Depends on Seniority
I'd say the percentage of time spent literally typing lines of code is inversely proportional to your seniority. Junior engineers get to spend a larger percentage of time writing code because they are not trusted to design/architect it, meet with stakeholders to gather requirements, fight with project/program managers over deadlines and deliverables, give presentations, etc. One answer said "code reviews should take less than an hour". Well, that depends a lot on how many other people on your team are doing them, how quickly they are writing code, and how seriously you take the responsibility yourself.
Depends on Cycle
At the beginning of a new project, there will be more time spent on investigating tools and technologies to be used in the project (libraries, frameworks, 3rd party tools, etc.). At the end there will be more time spent on fixing bugs, deployment, documentation, etc. The middle is likely where most of the coding time is spent. Or, if you're stuck on a maintenance team/project, you might be fixing bugs 100% of the time for weeks or months on end.
Depends on Project
The highest density of code writing probably occurs when making a prototype/proof-of-concept. There, any pretense at maintainability is tossed out the window and you are racing to assemble something held together by duct tape and crazy glue. Then I could easily see someone spend 8+ hours a day writing code, for multiple days in a row. Outside of that, the only kinds of projects where I can see sustained code-writing are things like framework migrations, large refactorings, or other kinds of upgrades which are mostly mechanical and involve a lot of busywork.

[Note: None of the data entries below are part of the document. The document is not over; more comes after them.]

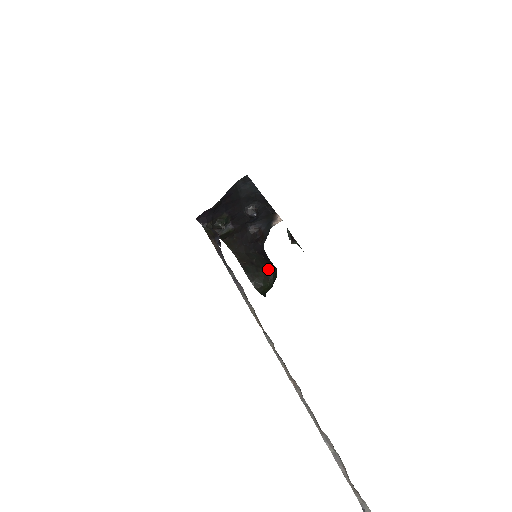
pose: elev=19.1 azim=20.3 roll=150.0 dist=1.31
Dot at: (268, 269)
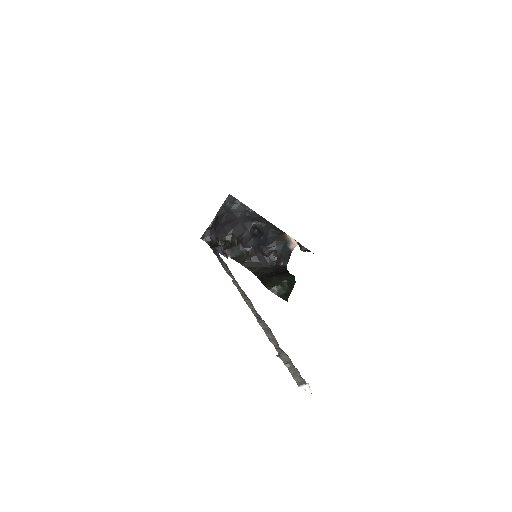
Dot at: (282, 275)
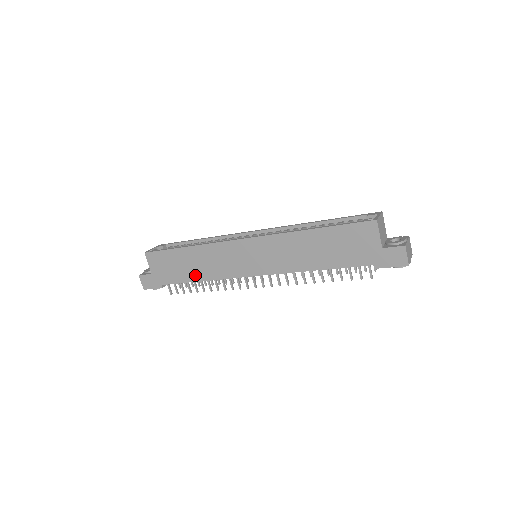
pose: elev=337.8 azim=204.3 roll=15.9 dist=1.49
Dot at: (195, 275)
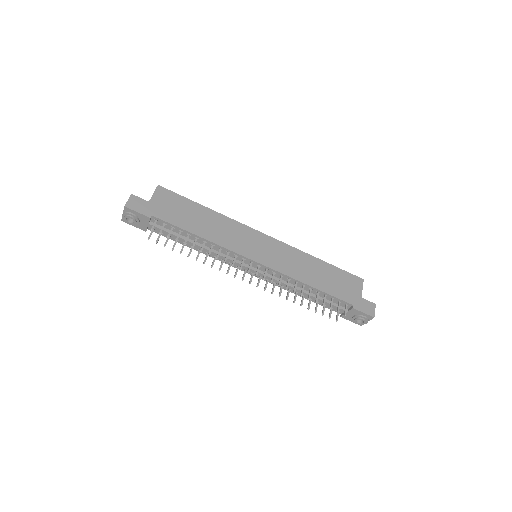
Dot at: (198, 229)
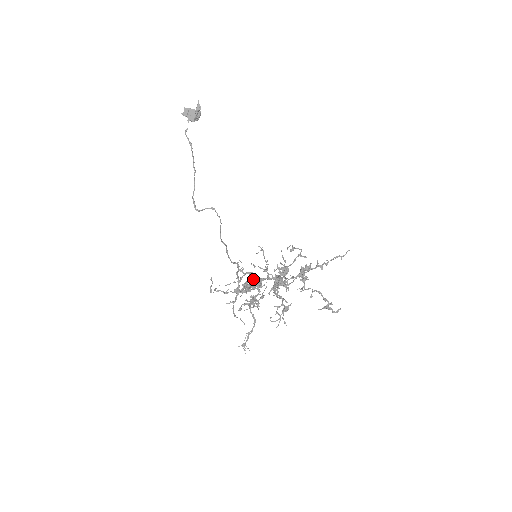
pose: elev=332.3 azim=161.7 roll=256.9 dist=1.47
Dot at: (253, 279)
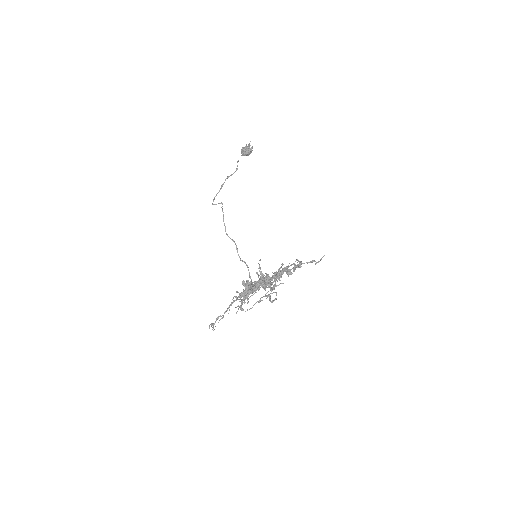
Dot at: (255, 281)
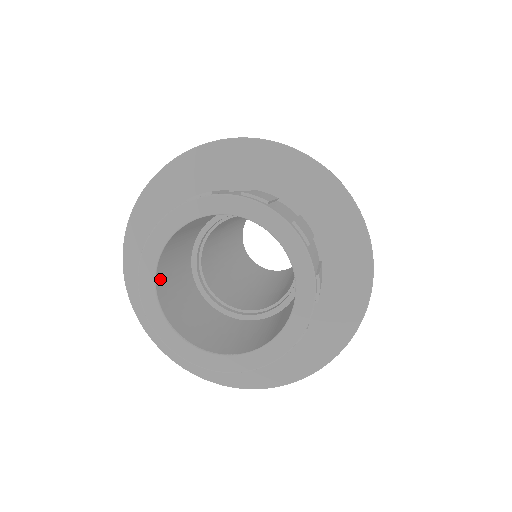
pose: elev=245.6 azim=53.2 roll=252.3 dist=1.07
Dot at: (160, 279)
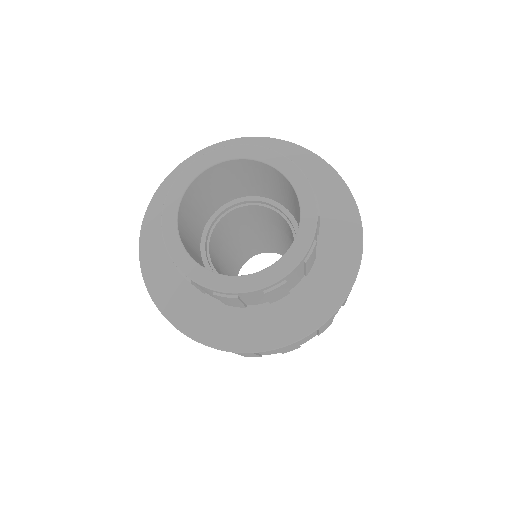
Dot at: (188, 195)
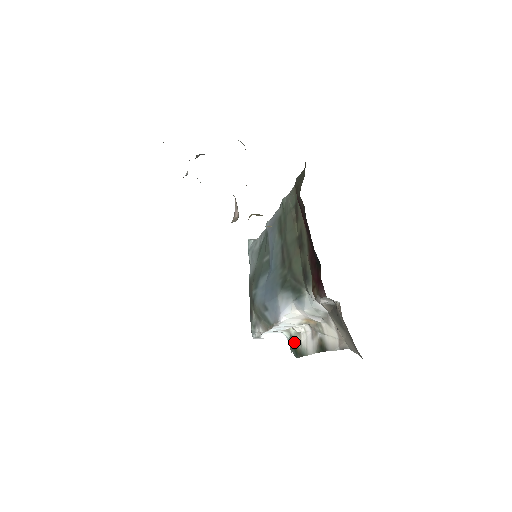
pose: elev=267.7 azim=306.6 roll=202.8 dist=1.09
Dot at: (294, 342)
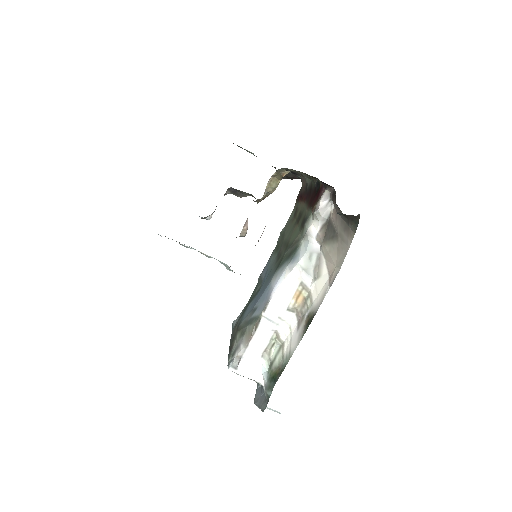
Dot at: (274, 366)
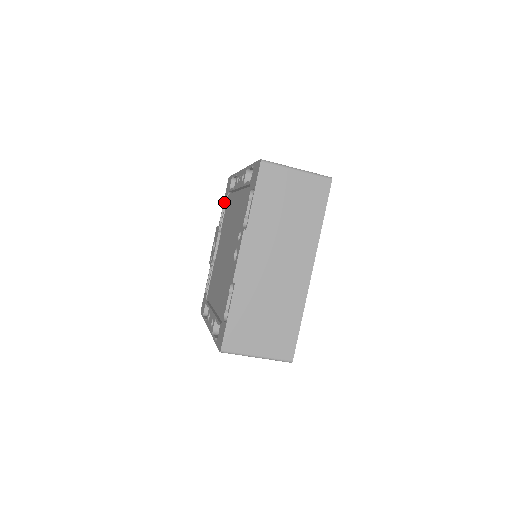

On the other end, I would expect to see the least amount of code writing when developing a brand new technology that will require new tools/libraries/frameworks that you/your team have not used yet. Evaluating the alternatives to determine best fit, negotiating requirements/deliverables, and all the other administrative overhead means that you may spend weeks without writing any code at all.
Depends on Scale
If you are working in a startup, I'd expect your proportion of code-writing to be fairly high, especially because of the premium on delivering code vs. maintainability, etc. Running a startup is a lot more like building a prototype (and may literally be that) than maintaining a legacy beast. If you are working in a Fortune 500 company, you could be in almost any kind of team working on almost anything. But the odds are much higher that you are stuck with a legacy codebase and a bunch of technical debt that you are trying to bail out of. You probably spend way more time going to meetings and coordinating with other teams than the startup folks. You probably spend more time shooing away the project and program managers than reviewing code. You probably have to spend a lot more time thinking about the wider impacts of your technology decisions because your service/app might have 100x the usage of a smaller company, which forces you to investigate more tools/services/frameworks than you would in a smaller company. All of these factors reduce the time spent coding.
Conclusion
If you're a junior engineer in a startup/non-technical company, I would be shocked to hear you only writing code 15% of the time. If you're a senior engineer in a large company with a significant tech investment, then 15% coding time sounds about right.